### [TASK STATEMENT]
Copy, exactly and without additions, every line in the records below from the one holding "Impeachment Articles Filed Against ‘Unelected" through the one holding "Trump Admin Argues Even Terminally Ill", both ends included.

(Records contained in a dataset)
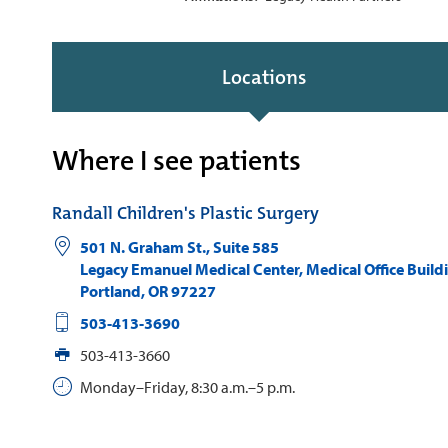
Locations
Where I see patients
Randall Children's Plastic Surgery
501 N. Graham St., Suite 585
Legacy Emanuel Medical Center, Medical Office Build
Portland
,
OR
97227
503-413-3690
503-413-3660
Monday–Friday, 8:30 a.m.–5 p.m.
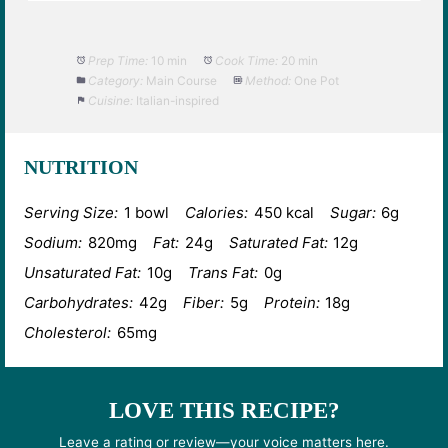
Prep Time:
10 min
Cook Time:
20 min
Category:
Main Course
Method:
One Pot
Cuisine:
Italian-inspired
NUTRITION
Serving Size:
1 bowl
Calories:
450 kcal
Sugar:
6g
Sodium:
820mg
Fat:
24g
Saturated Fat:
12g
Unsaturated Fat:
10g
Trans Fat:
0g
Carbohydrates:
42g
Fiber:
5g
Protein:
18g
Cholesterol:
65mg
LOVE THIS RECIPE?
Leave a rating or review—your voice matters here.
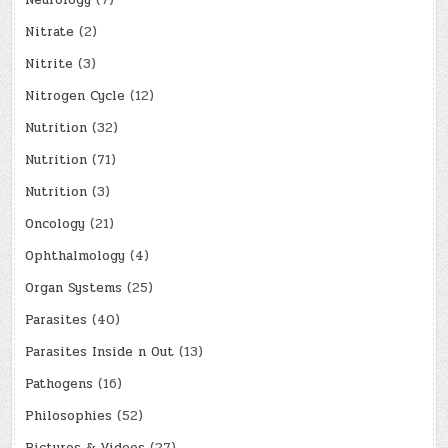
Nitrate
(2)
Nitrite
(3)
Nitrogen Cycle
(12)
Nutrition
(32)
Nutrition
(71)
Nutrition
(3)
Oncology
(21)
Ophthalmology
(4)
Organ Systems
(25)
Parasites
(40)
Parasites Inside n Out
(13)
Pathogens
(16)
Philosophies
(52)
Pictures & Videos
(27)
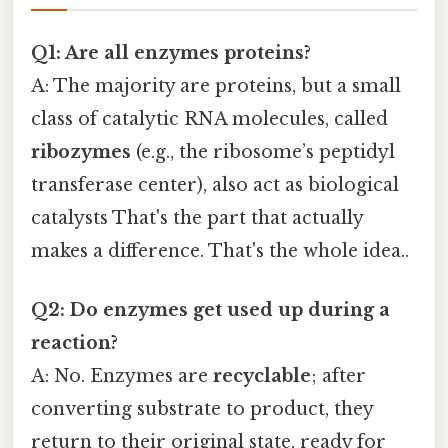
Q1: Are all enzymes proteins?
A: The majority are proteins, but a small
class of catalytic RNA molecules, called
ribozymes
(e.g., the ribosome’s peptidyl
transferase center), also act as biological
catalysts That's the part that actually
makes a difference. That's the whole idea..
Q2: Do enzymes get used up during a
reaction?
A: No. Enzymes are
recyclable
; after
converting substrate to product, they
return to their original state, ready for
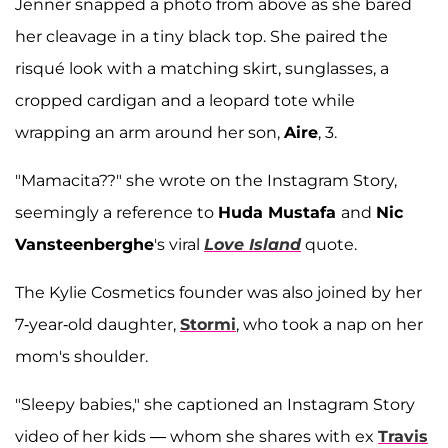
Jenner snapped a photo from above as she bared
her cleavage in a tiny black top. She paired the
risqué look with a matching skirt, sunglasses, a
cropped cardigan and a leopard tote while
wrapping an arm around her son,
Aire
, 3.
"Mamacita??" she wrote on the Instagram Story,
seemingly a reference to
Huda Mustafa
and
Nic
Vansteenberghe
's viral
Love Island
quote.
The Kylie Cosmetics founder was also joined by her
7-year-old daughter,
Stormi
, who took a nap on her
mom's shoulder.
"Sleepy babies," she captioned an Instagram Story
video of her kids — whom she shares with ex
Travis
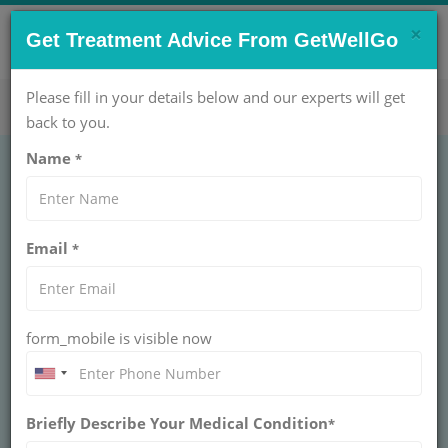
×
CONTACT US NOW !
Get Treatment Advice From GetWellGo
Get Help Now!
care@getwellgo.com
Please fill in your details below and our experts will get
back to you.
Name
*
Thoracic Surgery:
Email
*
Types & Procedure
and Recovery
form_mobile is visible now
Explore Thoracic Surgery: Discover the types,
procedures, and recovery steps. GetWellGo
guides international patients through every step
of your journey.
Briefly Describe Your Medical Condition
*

* * *

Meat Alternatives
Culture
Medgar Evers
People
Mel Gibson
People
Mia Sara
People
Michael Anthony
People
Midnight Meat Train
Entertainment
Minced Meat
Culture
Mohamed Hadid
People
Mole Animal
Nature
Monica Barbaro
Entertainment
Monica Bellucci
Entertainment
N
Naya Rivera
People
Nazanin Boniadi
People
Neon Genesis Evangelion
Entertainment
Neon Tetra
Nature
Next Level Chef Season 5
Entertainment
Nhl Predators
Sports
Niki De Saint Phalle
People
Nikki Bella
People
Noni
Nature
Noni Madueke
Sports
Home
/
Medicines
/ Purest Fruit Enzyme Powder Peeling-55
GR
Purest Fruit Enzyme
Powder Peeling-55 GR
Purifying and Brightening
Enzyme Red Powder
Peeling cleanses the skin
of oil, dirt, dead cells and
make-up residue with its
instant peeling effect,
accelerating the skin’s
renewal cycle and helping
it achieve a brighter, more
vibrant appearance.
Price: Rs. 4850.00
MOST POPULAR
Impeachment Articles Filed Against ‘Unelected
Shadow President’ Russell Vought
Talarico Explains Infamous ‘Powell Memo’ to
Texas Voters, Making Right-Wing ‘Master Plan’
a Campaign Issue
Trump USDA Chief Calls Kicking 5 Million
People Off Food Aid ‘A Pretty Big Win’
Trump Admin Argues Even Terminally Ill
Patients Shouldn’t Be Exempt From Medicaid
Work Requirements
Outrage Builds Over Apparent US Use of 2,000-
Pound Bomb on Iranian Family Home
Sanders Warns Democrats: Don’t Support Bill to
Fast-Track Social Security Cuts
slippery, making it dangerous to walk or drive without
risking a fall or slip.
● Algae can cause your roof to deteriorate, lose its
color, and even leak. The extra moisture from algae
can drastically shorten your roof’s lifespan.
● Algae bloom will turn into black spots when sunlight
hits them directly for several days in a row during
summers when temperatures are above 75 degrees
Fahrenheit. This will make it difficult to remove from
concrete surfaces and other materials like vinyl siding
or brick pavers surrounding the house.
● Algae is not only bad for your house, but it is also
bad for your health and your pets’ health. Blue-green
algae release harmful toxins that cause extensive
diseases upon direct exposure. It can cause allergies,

...

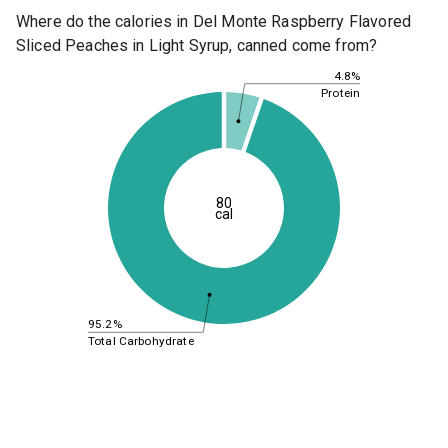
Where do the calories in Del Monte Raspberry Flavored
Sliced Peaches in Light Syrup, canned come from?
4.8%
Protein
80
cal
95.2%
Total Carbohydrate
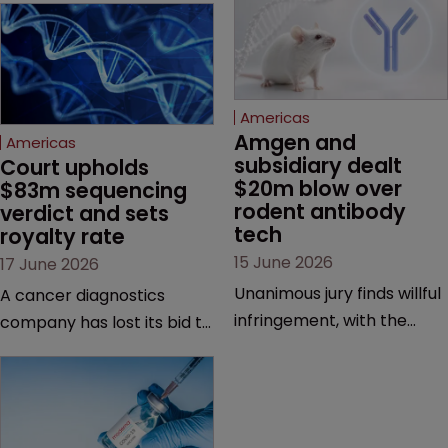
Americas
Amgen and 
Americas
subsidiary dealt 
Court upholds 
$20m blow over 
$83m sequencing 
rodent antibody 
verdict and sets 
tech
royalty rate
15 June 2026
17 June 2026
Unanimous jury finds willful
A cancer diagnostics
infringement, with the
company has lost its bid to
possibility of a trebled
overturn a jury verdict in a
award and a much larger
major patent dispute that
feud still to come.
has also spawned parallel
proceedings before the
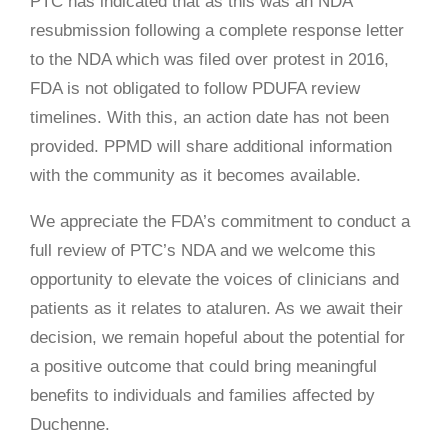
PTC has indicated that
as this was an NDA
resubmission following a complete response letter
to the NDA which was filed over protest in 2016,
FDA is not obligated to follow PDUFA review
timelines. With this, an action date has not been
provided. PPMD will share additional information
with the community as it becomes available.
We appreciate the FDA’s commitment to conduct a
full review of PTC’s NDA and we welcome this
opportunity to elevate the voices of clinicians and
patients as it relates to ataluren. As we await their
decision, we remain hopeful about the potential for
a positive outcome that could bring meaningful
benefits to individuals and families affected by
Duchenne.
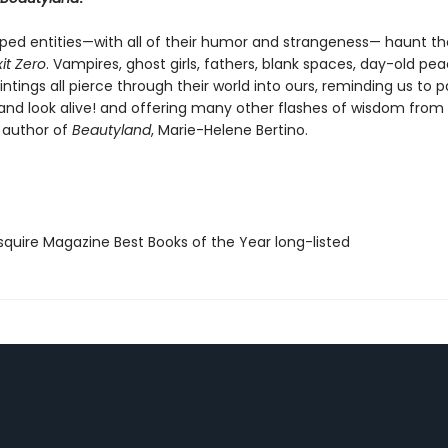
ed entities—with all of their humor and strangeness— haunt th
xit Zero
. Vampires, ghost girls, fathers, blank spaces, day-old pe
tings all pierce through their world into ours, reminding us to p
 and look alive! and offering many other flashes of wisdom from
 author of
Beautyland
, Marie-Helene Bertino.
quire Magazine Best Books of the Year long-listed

### [FINISHED TASK]
Impeachment Articles Filed Against ‘Unelected
Shadow President’ Russell Vought
Talarico Explains Infamous ‘Powell Memo’ to
Texas Voters, Making Right-Wing ‘Master Plan’
a Campaign Issue
Trump USDA Chief Calls Kicking 5 Million
People Off Food Aid ‘A Pretty Big Win’
Trump Admin Argues Even Terminally Ill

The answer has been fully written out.